**Selected extract:**
▽

# Lab 3: Speech Recognition with Mel-Frequency Cepstral Coefficient and Convolutional Neural Network

In this exercise you will learn an efficient method for processing audio recordings using Mel-frequency cepstral coefficient (MFCC) and a convolutional neural network (CNN).

## MFCC feature extraction and network training

![audio_workflow](audio_workflow.png)

The idea is to segment one slice of a continuous input signal into (overlapping)
segments, do some preprocessing, and stack the resulting processed segments over one-another to
obtain a two-dimensional frame. On these frames the same principles are used as for ”real”
images when it comes to machine learning.

# Download the "Hey Snips" dataset
For this exercise we are going to use the ”Hey Snips” dataset from Couke et al. 2018 ”Efficient
keyword spotting using dilated convolutions and gating”. The train dataset consists of utterances
from 30 speakers, the test dataset consists of utterances from 10 speakers. The length of each
utterance ranges between about 3 and 9 seconds, the data is labeled 1 if the sentence ”Hey Snips!”

△

**Exercises:**
a: Translate this sentence from the speech recognition lab text into Spanish: "The train dataset consists of utterances from 30 speakers, the test dataset consists of utterances from 10 speakers."
b: Reproduce, without any change, the stretch of the speech recognition lab text from "# Lab 3: Speech" through "to machine learning.".
Rely only on the speech recognition lab text for what follows.

**Material supplied:**
▽

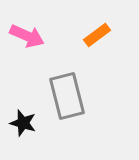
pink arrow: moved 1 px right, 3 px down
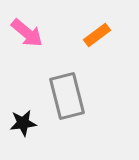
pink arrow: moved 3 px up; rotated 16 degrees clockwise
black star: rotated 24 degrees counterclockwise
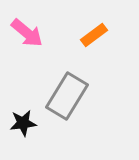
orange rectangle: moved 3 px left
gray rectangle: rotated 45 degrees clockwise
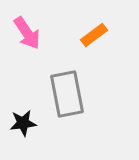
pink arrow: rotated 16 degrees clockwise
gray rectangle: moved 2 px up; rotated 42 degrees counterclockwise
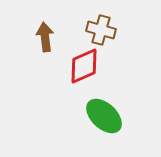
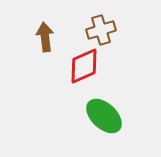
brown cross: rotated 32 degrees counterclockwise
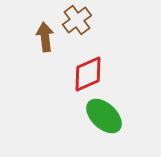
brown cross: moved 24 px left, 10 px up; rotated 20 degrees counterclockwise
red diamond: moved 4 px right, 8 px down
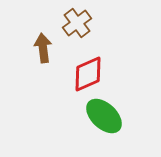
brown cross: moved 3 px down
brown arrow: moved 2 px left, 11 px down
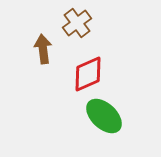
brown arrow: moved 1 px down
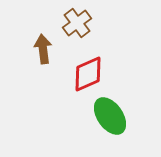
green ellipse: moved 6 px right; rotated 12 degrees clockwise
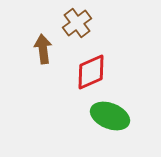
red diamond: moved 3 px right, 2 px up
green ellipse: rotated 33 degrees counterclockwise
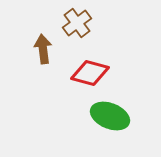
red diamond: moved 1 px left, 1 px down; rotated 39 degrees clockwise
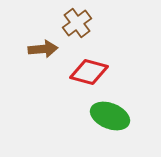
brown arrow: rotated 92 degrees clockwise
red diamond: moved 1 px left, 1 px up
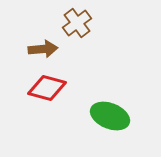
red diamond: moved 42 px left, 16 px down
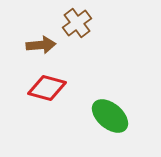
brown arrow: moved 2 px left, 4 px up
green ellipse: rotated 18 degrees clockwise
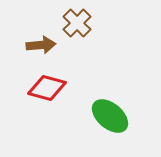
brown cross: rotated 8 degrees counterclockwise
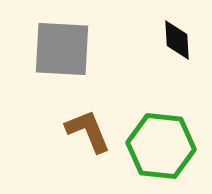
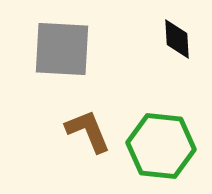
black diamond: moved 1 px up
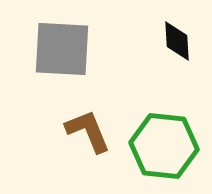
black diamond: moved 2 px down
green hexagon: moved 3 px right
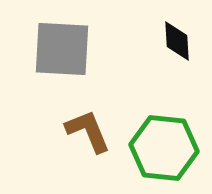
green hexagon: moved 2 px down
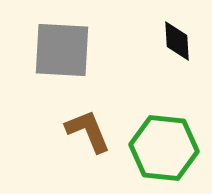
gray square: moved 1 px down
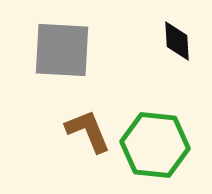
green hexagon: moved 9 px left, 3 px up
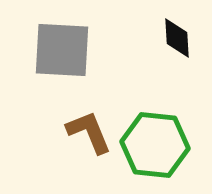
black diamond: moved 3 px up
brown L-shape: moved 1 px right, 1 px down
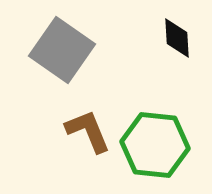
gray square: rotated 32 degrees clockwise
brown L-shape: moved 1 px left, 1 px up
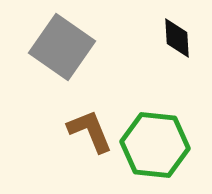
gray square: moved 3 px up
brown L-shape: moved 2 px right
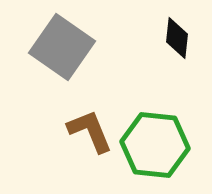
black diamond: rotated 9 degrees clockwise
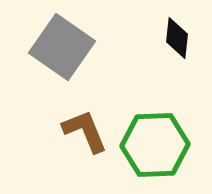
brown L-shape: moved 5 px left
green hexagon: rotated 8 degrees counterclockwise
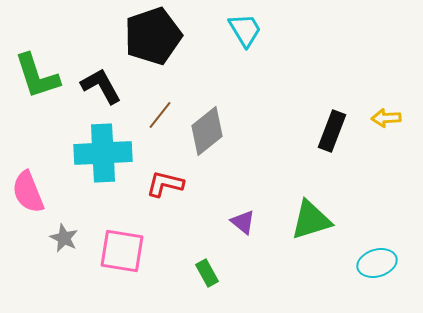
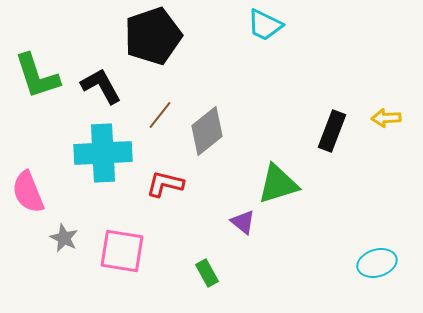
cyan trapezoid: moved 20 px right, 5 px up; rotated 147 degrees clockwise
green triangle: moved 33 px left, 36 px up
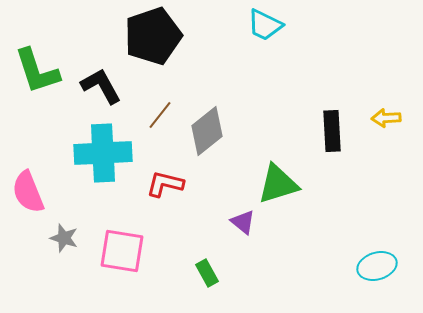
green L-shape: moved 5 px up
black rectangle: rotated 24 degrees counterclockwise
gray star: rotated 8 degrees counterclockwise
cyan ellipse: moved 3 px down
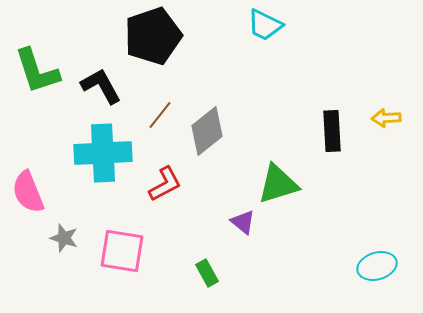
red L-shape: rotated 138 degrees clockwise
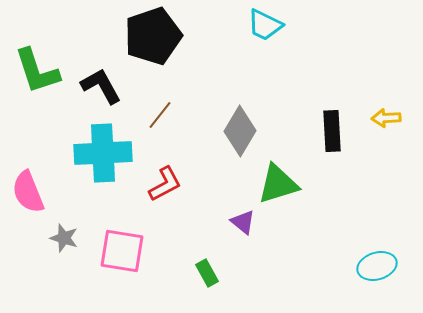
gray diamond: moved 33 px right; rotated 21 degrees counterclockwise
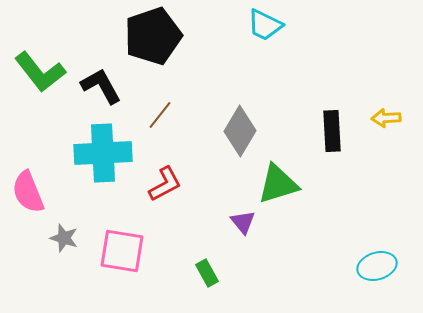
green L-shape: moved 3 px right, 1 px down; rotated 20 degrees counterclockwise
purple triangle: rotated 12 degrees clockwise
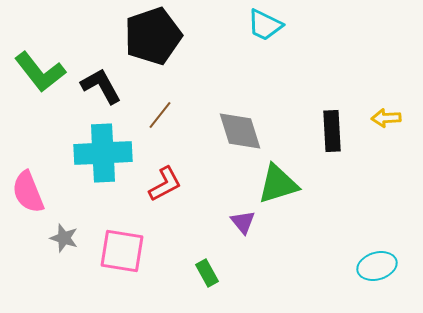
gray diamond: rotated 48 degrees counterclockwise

△

**Written answers:**
a: El conjunto de datos de entrenamiento consta de locuciones de 30 hablantes, el conjunto de datos de prueba consta de locuciones de 10 hablantes.

b:
# Lab 3: Speech Recognition with Mel-Frequency Cepstral Coefficient and Convolutional Neural Network

In this exercise you will learn an efficient method for processing audio recordings using Mel-frequency cepstral coefficient (MFCC) and a convolutional neural network (CNN).

## MFCC feature extraction and network training

![audio_workflow](audio_workflow.png)

The idea is to segment one slice of a continuous input signal into (overlapping)
segments, do some preprocessing, and stack the resulting processed segments over one-another to
obtain a two-dimensional frame. On these frames the same principles are used as for ”real”
images when it comes to machine learning.